I would add something else to Judt's point: it's not only that Americans didn't experience war the way others did, it's also that America--with all these years of prosperity, access to education and information--is still so fond of being ignorant. We don't learn from history because we don't respect the ability to learn from history. We demand our leaders bowl well and be the kind of guy or gal you can have a shot and a beer with. Not that they know anything, or can bring any insight and intelligence to the problems that are killing us, and laying waste the world. Just so they talk tough. We'll keep at if it takes a hundred years! We'll totally obliterate them!

It's not like the lessons of war and the 20th century are unavailable. On TV the other night I happened to see some of Abel Gance's great 1919 film, J'Accuse. There are scenes of men killed in war rising up and returning to accuse those who profited by the war and their deaths (scenes that Gance used again in his 1937 remake.) Some of the men in those scenes were actual soldiers, who shortly afterwards were killed in battle.

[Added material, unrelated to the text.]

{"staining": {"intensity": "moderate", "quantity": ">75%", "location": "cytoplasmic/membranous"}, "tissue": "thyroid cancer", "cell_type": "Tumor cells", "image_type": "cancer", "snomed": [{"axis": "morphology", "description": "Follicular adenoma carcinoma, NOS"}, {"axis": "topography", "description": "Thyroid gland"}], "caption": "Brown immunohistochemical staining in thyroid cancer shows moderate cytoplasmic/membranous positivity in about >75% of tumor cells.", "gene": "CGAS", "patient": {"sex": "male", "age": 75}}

We are seeing the dead returning, literally. Asked the meaning of his film's title, Gance said: "I am accusing war. I am accusing man. I am accusing universal stupidity."

That was almost 90 years ago. And yet, this past week a story broke about retired military officers trotted out as experts by television news networks to explain the Iraq war and the war on terror, who were not only political instruments of the Cheney administration, but paid by companies profiting from the war. Said the New York Times: " The effort, which began with the buildup to the Iraq war and continues to this day, has sought to exploit ideological and military allegiances, and also a powerful financial dynamic: Most of the analysts have ties to military contractors vested in the very war policies they are asked to assess on air." J'Accuse!

But these days the news media can't even be bothered to justify the war--they ignore it. They ignore that April has been the deadliest month in Iraq since last September. J'Accuse! Meanwhile, contractors who have made billions to reconstruct Iraq have cheated, lied, done shoddy work or didn't finish the job, and still got rich. J'Accuse! For all the good it will do.

Judt's article concludes:

" Far from escaping the twentieth century, we need, I think, to go back and look a bit more carefully. We need to learn again—or perhaps for the first time—how war brutalizes and degrades winners and losers alike and what happens to us when, having heedlessly waged war for no good reason, we are encouraged to inflate and demonize our enemies in order to justify that war's indefinite continuance. And perhaps, in this protracted electoral season, we could put a question to our aspirant leaders: Daddy (or, as it might be, Mommy), what did you do to prevent the war?"

That last sentiment in fact was a slogan in the 60s (though not a bumper sticker--no one would dare put it on the back of a car, if you wanted an intact windshield.) Our hope ultimately is today's young, like the black junior high age boy I saw the other day, wearing a t-shirt with the script familiar from the Star Wars movies, only the words said: "Stop Wars." But way before he is an adult, Americans have to come to grip with this failure to learn. Or it could be too late.